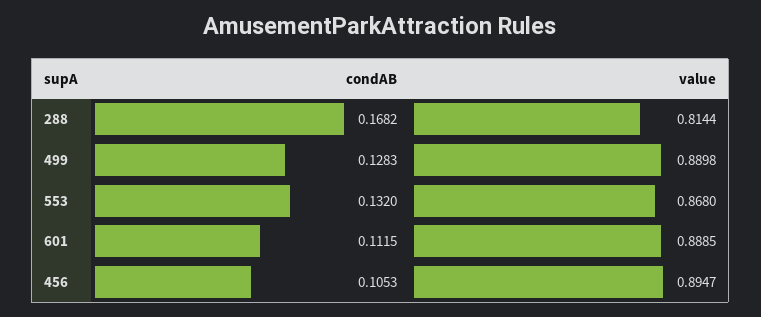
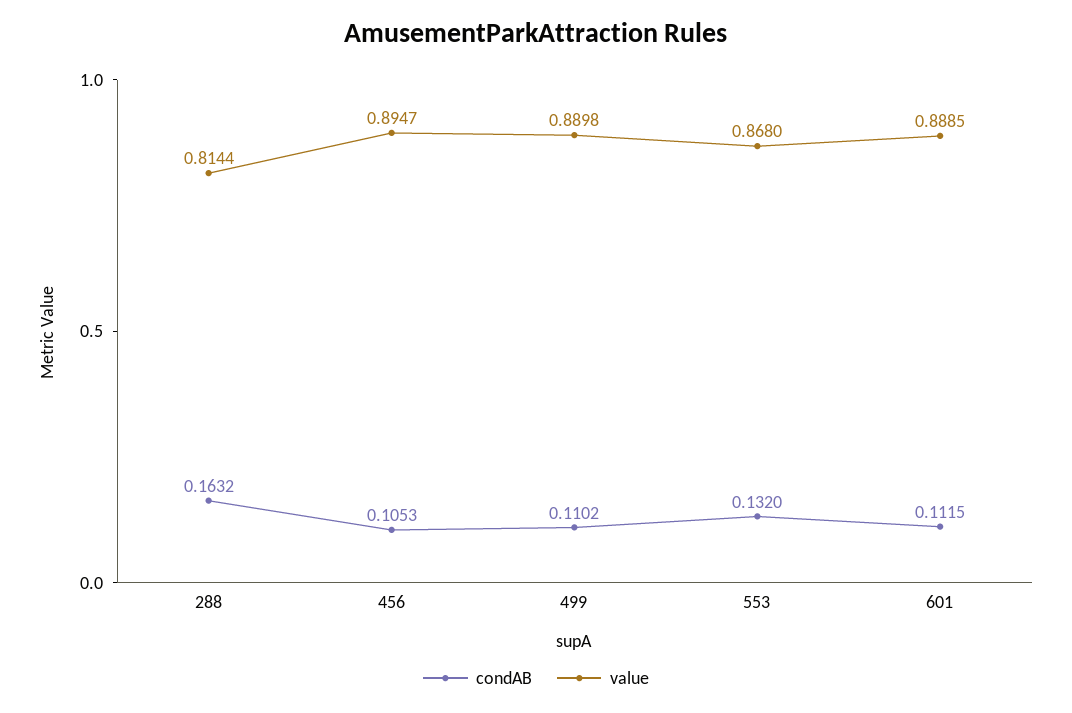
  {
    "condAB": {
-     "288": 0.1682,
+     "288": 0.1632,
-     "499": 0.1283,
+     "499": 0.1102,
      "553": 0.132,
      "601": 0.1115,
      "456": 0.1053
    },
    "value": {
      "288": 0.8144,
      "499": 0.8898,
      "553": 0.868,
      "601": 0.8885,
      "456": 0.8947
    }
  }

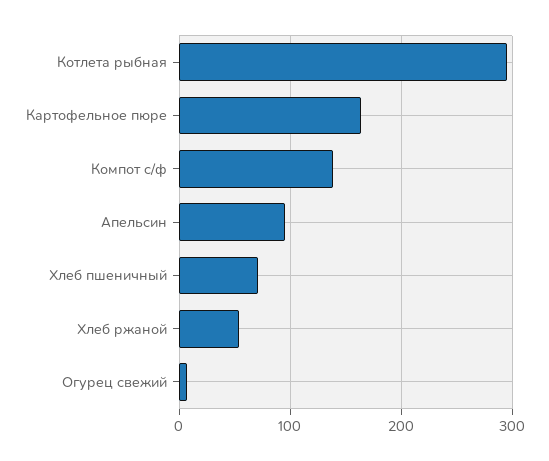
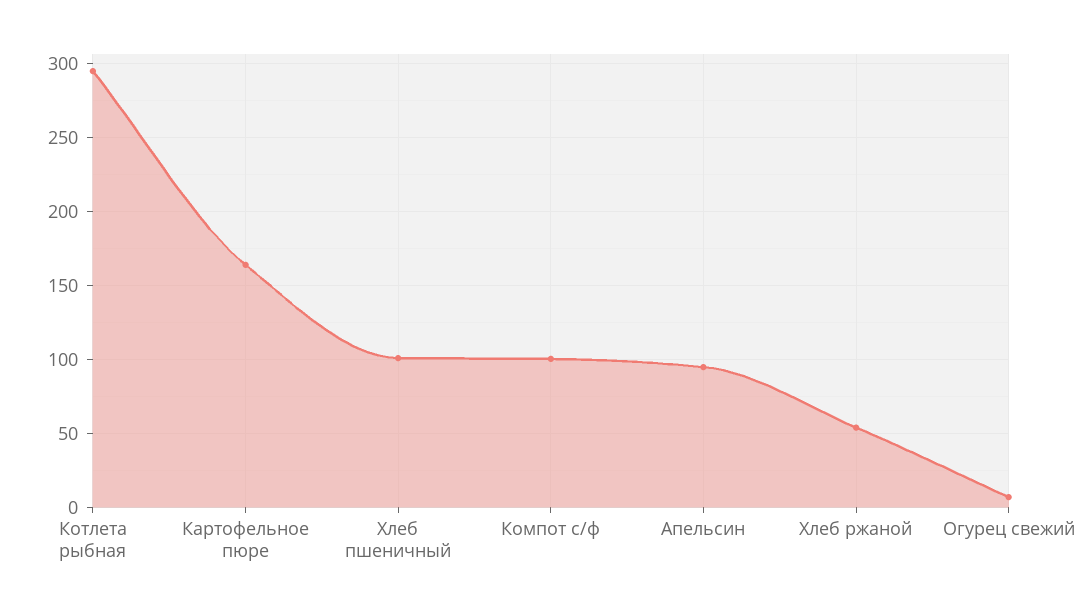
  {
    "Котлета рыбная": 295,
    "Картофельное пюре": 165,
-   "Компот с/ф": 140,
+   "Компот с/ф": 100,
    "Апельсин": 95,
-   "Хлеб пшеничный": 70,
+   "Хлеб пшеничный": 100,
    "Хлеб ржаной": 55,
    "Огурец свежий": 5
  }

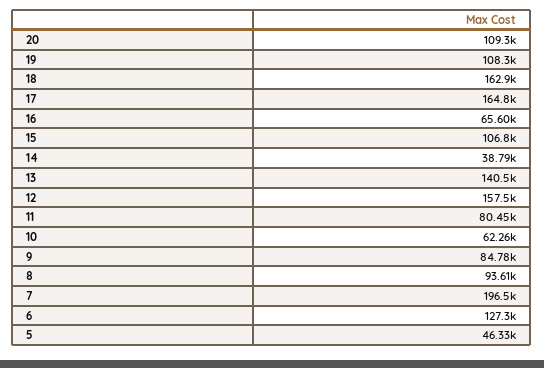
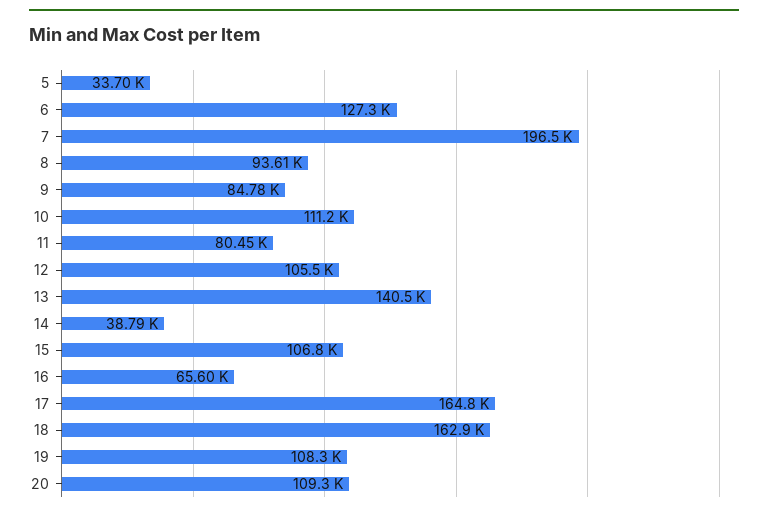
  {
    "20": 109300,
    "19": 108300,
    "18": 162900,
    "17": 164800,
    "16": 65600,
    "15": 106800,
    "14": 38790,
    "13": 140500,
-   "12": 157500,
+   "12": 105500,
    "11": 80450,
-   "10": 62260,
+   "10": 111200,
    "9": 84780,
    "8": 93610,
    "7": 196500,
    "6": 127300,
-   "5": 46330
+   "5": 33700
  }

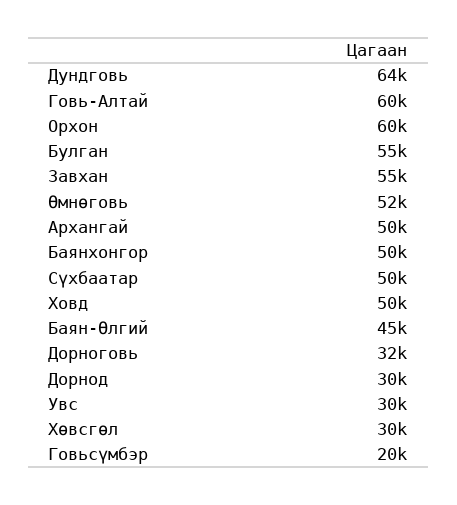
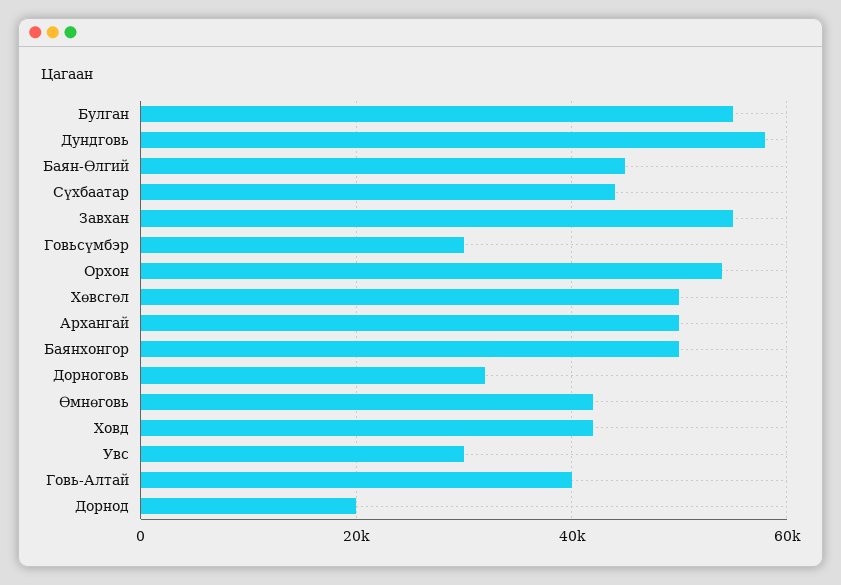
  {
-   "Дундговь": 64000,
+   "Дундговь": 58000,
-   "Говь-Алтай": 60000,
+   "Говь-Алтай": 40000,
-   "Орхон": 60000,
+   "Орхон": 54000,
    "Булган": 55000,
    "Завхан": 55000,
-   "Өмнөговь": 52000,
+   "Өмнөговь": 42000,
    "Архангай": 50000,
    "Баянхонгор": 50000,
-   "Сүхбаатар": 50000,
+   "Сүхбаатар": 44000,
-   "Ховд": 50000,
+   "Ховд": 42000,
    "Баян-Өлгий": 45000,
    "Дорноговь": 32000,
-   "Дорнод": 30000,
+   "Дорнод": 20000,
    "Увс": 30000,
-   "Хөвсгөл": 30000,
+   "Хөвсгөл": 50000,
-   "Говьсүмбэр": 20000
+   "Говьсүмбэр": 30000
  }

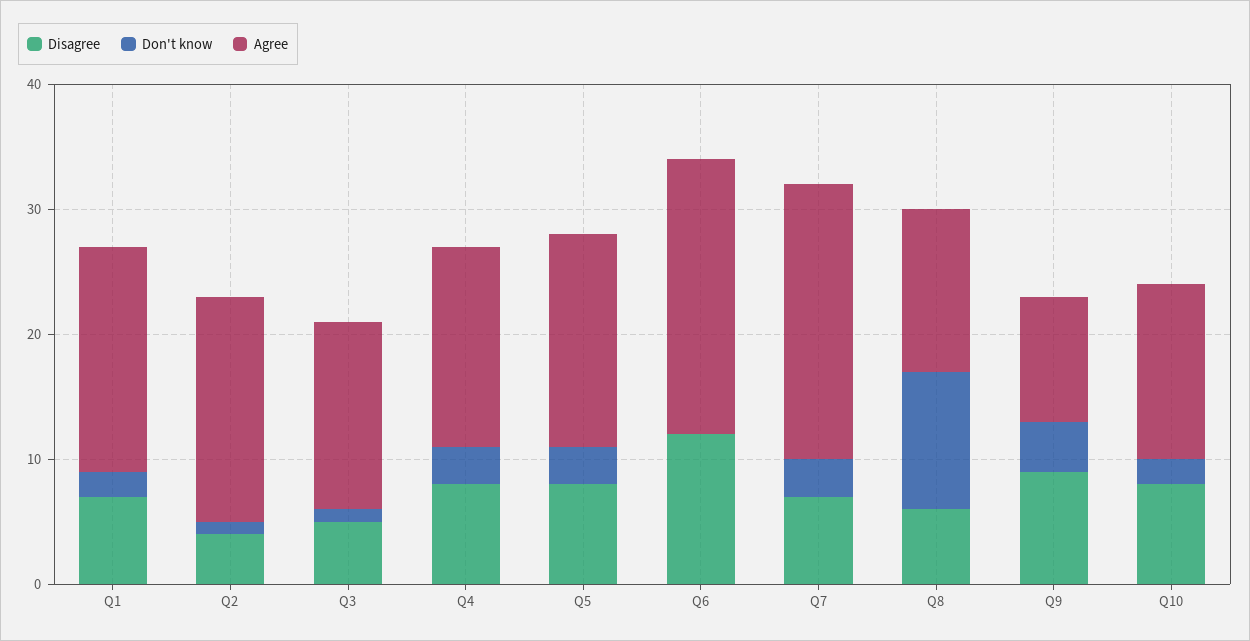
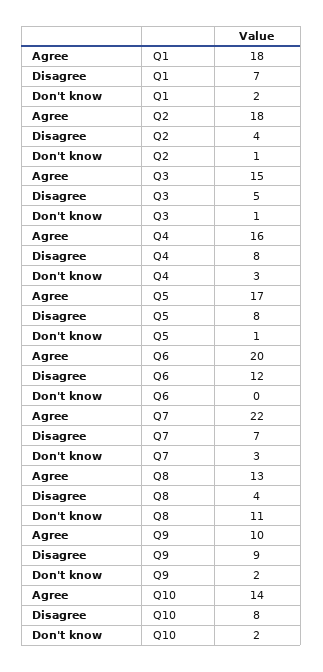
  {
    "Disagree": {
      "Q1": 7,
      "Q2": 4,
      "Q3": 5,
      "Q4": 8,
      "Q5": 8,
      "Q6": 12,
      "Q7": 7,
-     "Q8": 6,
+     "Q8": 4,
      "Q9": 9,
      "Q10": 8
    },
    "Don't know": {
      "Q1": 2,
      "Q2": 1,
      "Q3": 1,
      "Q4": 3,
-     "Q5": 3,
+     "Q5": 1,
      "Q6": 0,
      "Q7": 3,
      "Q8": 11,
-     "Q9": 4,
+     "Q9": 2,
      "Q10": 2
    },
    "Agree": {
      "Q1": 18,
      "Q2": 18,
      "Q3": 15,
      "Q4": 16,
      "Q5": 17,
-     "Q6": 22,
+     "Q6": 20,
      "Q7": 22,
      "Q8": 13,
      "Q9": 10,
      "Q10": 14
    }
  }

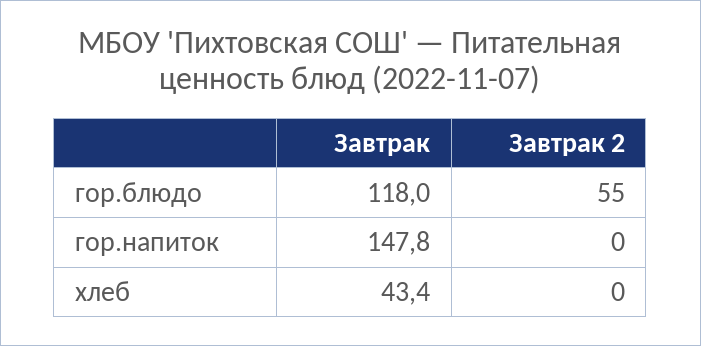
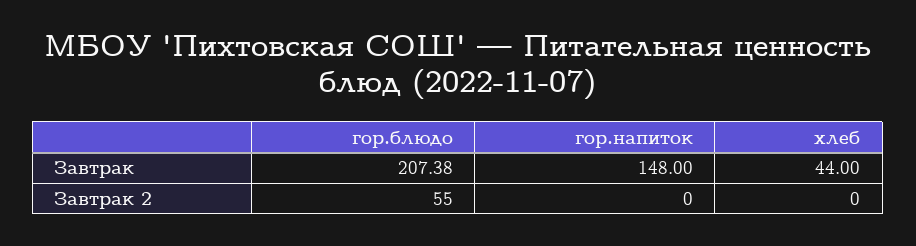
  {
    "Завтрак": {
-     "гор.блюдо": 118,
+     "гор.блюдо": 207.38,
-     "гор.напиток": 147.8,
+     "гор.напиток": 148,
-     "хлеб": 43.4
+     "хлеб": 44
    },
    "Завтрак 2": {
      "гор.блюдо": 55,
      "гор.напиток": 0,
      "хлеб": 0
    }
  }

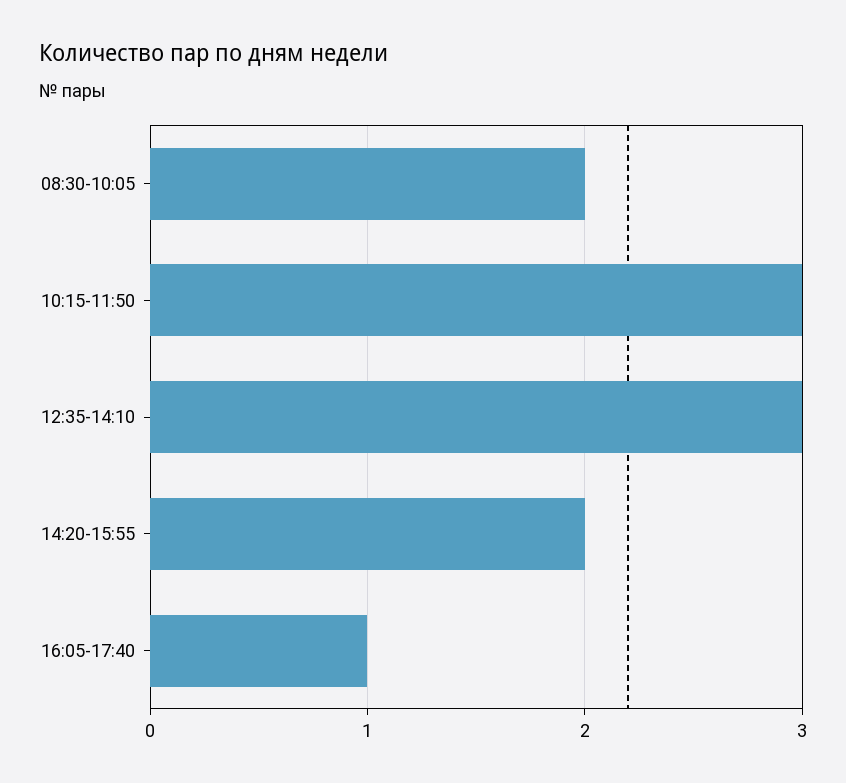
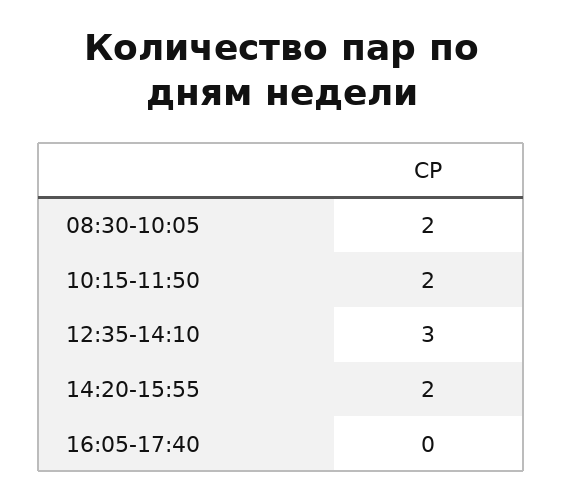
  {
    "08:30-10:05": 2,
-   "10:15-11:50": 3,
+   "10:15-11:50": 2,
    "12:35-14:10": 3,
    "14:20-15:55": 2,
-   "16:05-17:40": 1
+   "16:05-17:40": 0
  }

EXERCISE GOAL = Repeat the listing exactly, minus its pictures.

TASK OUTPUT =
  {
    "condAB": {
-     "288": 0.1682,
+     "288": 0.1632,
-     "499": 0.1283,
+     "499": 0.1102,
      "553": 0.132,
      "601": 0.1115,
      "456": 0.1053
    },
    "value": {
      "288": 0.8144,
      "499": 0.8898,
      "553": 0.868,
      "601": 0.8885,
      "456": 0.8947
    }
  }

  {
    "Котлета рыбная": 295,
    "Картофельное пюре": 165,
-   "Компот с/ф": 140,
+   "Компот с/ф": 100,
    "Апельсин": 95,
-   "Хлеб пшеничный": 70,
+   "Хлеб пшеничный": 100,
    "Хлеб ржаной": 55,
    "Огурец свежий": 5
  }

  {
    "20": 109300,
    "19": 108300,
    "18": 162900,
    "17": 164800,
    "16": 65600,
    "15": 106800,
    "14": 38790,
    "13": 140500,
-   "12": 157500,
+   "12": 105500,
    "11": 80450,
-   "10": 62260,
+   "10": 111200,
    "9": 84780,
    "8": 93610,
    "7": 196500,
    "6": 127300,
-   "5": 46330
+   "5": 33700
  }

  {
-   "Дундговь": 64000,
+   "Дундговь": 58000,
-   "Говь-Алтай": 60000,
+   "Говь-Алтай": 40000,
-   "Орхон": 60000,
+   "Орхон": 54000,
    "Булган": 55000,
    "Завхан": 55000,
-   "Өмнөговь": 52000,
+   "Өмнөговь": 42000,
    "Архангай": 50000,
    "Баянхонгор": 50000,
-   "Сүхбаатар": 50000,
+   "Сүхбаатар": 44000,
-   "Ховд": 50000,
+   "Ховд": 42000,
    "Баян-Өлгий": 45000,
    "Дорноговь": 32000,
-   "Дорнод": 30000,
+   "Дорнод": 20000,
    "Увс": 30000,
-   "Хөвсгөл": 30000,
+   "Хөвсгөл": 50000,
-   "Говьсүмбэр": 20000
+   "Говьсүмбэр": 30000
  }

  {
    "Disagree": {
      "Q1": 7,
      "Q2": 4,
      "Q3": 5,
      "Q4": 8,
      "Q5": 8,
      "Q6": 12,
      "Q7": 7,
-     "Q8": 6,
+     "Q8": 4,
      "Q9": 9,
      "Q10": 8
    },
    "Don't know": {
      "Q1": 2,
      "Q2": 1,
      "Q3": 1,
      "Q4": 3,
-     "Q5": 3,
+     "Q5": 1,
      "Q6": 0,
      "Q7": 3,
      "Q8": 11,
-     "Q9": 4,
+     "Q9": 2,
      "Q10": 2
    },
    "Agree": {
      "Q1": 18,
      "Q2": 18,
      "Q3": 15,
      "Q4": 16,
      "Q5": 17,
-     "Q6": 22,
+     "Q6": 20,
      "Q7": 22,
      "Q8": 13,
      "Q9": 10,
      "Q10": 14
    }
  }

  {
    "Завтрак": {
-     "гор.блюдо": 118,
+     "гор.блюдо": 207.38,
-     "гор.напиток": 147.8,
+     "гор.напиток": 148,
-     "хлеб": 43.4
+     "хлеб": 44
    },
    "Завтрак 2": {
      "гор.блюдо": 55,
      "гор.напиток": 0,
      "хлеб": 0
    }
  }

  {
    "08:30-10:05": 2,
-   "10:15-11:50": 3,
+   "10:15-11:50": 2,
    "12:35-14:10": 3,
    "14:20-15:55": 2,
-   "16:05-17:40": 1
+   "16:05-17:40": 0
  }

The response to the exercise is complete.